Typically, legal systems are hierarchically structured, vesting authority in central institutions (e.g. high courts, a pope, a legislative body, etc.) that may decide in doctrinal conflicts or unify the law by way of legislation. Islamic law, in contrast, developed a markedly anti-centralist attitude during its formative phase: Legal insight was defined as an individual duty of every capable believer (viz. everyone with “knowledge”) that must not be delegated to an institution. As a result, Islamic law emerged as a non-hierarchical discourse of jurists.

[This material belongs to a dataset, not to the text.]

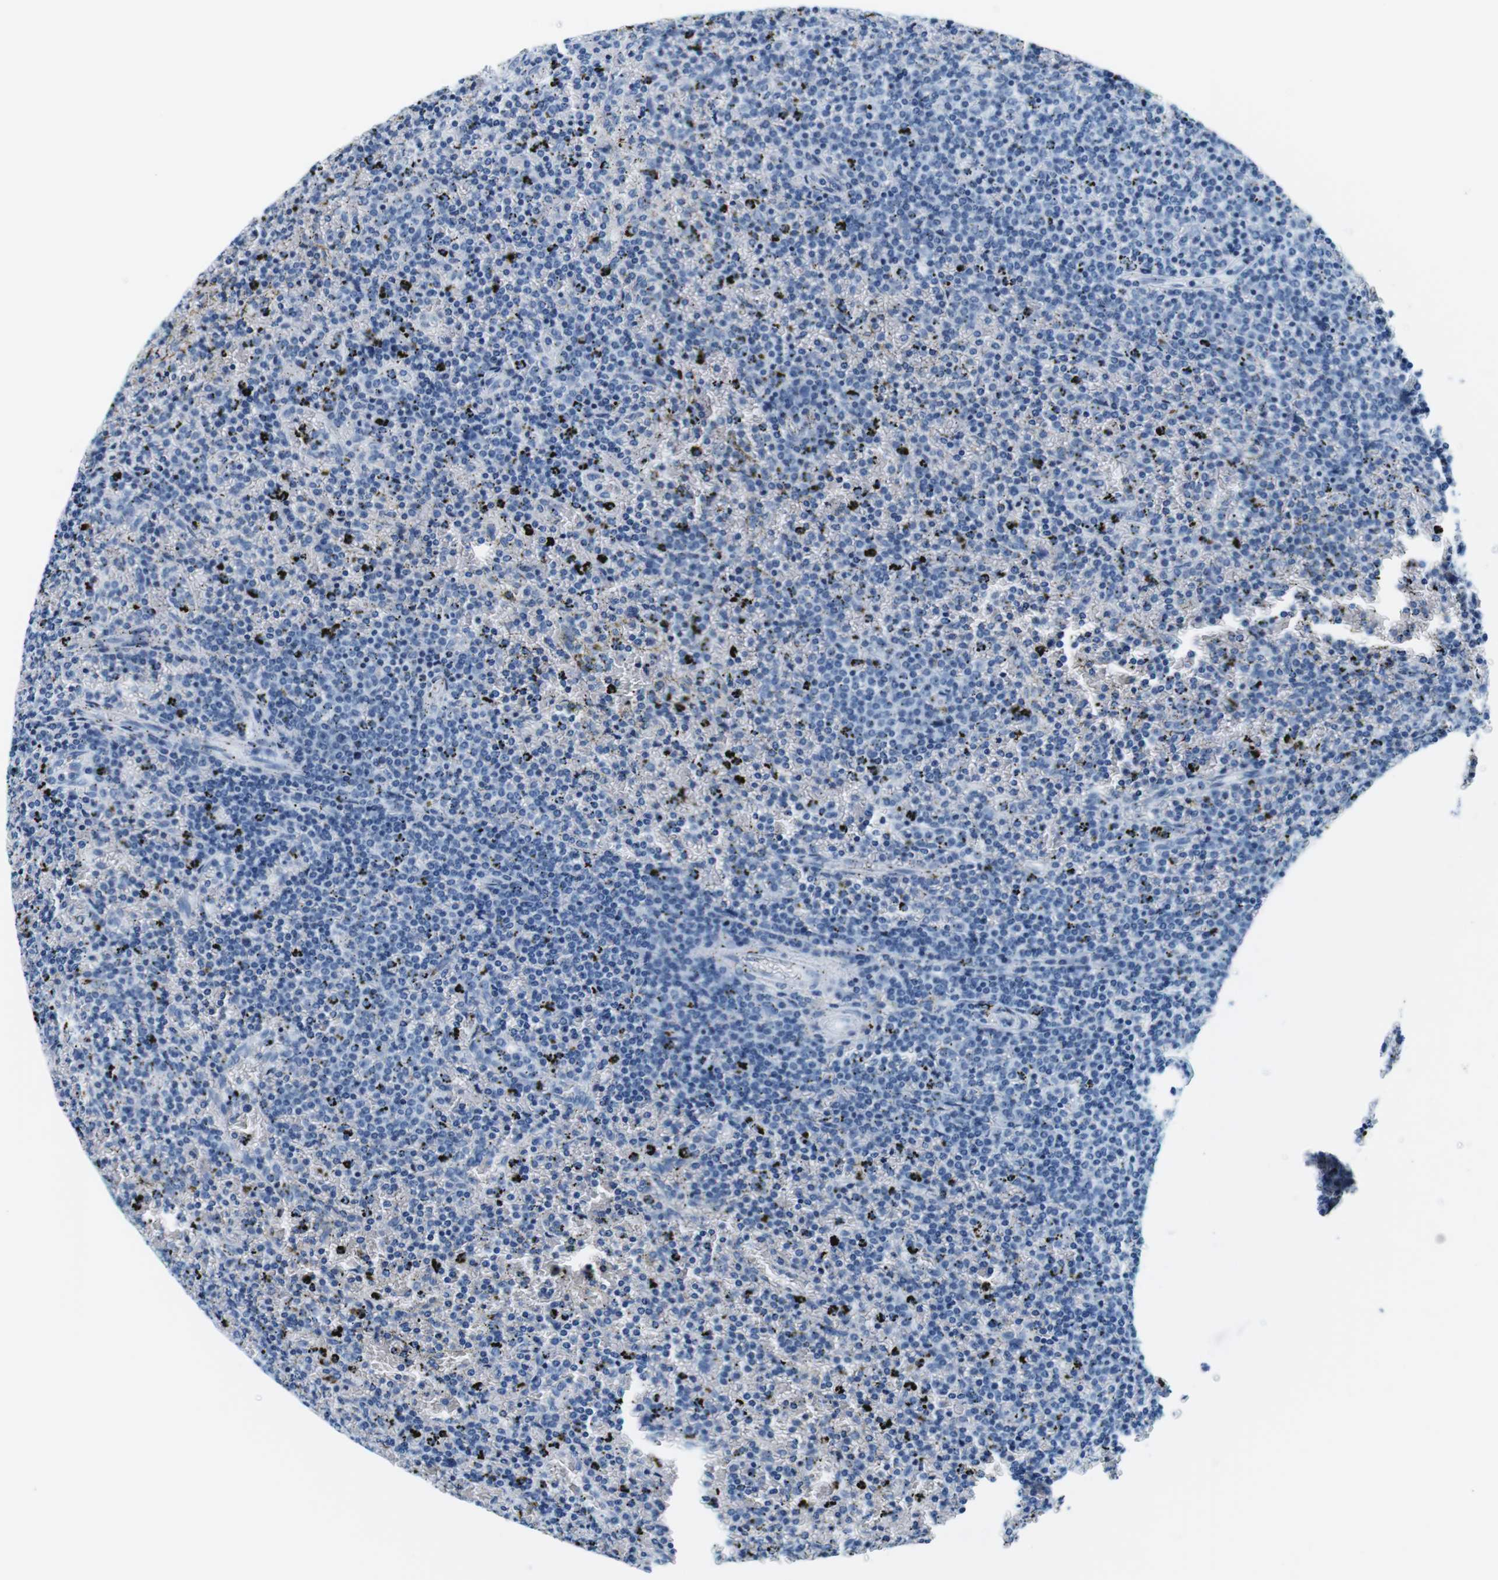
{"staining": {"intensity": "negative", "quantity": "none", "location": "none"}, "tissue": "lymphoma", "cell_type": "Tumor cells", "image_type": "cancer", "snomed": [{"axis": "morphology", "description": "Malignant lymphoma, non-Hodgkin's type, Low grade"}, {"axis": "topography", "description": "Spleen"}], "caption": "This is a histopathology image of immunohistochemistry (IHC) staining of malignant lymphoma, non-Hodgkin's type (low-grade), which shows no staining in tumor cells.", "gene": "ELANE", "patient": {"sex": "female", "age": 77}}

Over time, however, “schools” emerged. These schools were not defined by any ties to a place or institution (like, e.g., the School of Bologna), but rather emerged as interpretative communities spanning over many generations and referring to a common (and growing) body of literature. By the 12th century, these schooles developed a remarkably stabilized doctrine that some have described as a “canon”. My interest is in the mechanisms by which these schools – as “decentralized institutions” – generated legal unity. At the same time, I am interested in how the schools enabled the flexibility necessary to adapt a unified law to diverse and ever changing social and economical conditions.
Selected Publications
Applied Legal Hermeneutics in 18th-Century Fes: Al-Tāwudī’s Treatise on the Effect of Long Duration in bayʿ al-thunyā Transactions. Islamic Law and Society (published online ahead of print 2024). https://doi.org/10.1163/15685195-bja10060
Canonization in Islamic Law: A Case Study based on Shāfiʿī Literature. Islamic Law and Society, 29(1-2), 123-208. https://doi.org/10.1163/15685195-bja10021
The Function of Documents in Islamic Court Procedure: a Multi-Dimensional Approach. Islamic Law and Society, 28(3), 156-233. https://doi.org/10.1163/15685195-bja10007
Die Tiefenstruktur des Rechts. Zu Wesen und Funktion juristischer „Maximen“ (qawāʿid) im klassischen Islam, in: Mueller, Wolfgang, Christian Lange u.a. (Hg.): Islamische und Westliche Jurisprudenz des Mittelaltes im Vergleich, Tübingen 2018, 147-168.
Islamisches Wirtschafts- und Vertragsrecht. Eine Einführung, 2. aktualisierte und erweiterte Auflage, Baden-Baden 2021.